All factions opposing the current system need to come together and realize that we all have a role to play in revamping the revolution. Predominantly, the Brotherhood and their allies in the coalition must reconsider their current stand and view the results that took place in the ballots as part of a faulty decision that referred us to a corrupt political system and should therefore let go of the notion of restoring the results of a distorted democratic process. In simple words, let go of Morsi, the 2012 constitution and the parliament. In doing so, they will be able to offer a much more inclusive option for others to join in and demonstrate that this is not about a power struggle but a revolution that seeks to establish a new social system.
The Brotherhood and their allies in the coalition need to admit that they have so far been unable to be inclusive and do not have the competence to lead Egypt alone. In parallel, the revolutionary groups and individuals must admit to their short comings of being divided, unable to harness sufficient street support and lacking clear visibility about what sort of social system they want instead.
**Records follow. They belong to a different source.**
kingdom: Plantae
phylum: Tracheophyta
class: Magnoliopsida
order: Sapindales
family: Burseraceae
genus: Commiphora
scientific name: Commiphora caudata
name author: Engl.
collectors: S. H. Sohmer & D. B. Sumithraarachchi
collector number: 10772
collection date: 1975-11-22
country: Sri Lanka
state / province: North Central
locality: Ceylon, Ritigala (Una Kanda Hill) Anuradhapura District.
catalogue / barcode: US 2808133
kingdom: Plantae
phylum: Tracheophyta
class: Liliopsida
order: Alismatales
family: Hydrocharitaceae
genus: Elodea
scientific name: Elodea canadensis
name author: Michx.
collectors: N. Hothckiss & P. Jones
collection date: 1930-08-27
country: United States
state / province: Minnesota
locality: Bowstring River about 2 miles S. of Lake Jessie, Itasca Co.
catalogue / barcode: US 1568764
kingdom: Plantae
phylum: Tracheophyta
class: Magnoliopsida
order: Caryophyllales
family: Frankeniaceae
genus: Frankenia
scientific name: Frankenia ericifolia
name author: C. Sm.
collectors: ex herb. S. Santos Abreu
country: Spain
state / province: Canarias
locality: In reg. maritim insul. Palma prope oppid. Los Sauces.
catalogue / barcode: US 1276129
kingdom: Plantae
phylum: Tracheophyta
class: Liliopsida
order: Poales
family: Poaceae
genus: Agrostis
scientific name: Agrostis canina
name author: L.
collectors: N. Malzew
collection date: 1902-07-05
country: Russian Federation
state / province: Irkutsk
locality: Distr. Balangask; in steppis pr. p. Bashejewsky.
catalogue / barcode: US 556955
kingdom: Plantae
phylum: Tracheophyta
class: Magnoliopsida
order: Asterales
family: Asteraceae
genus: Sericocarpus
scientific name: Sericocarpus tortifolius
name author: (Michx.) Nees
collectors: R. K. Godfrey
Both groups need to work on all of their shortcomings together. They are on the same boat and both of them are rocking it hard enough to make it topple.
What happens if they both topple? Not much really, maybe a little time delay but in the end the revolution will find others who will capture it, believe in it and lead it to victory.
The counterrevolution is not on its deathbed. The Egyptian army's reputation and credibility have been negatively influenced but much of their power is still intact. The corruption of the current social system - here I refer to the military, the state and its supporters, whether institutions, groups or individuals - has been exposed in an unprecedented manner. However, they are adamant as ever in protecting their existence. July 3 was a huge blunder on their part and we must seize the opportunity this offers us before it is too late.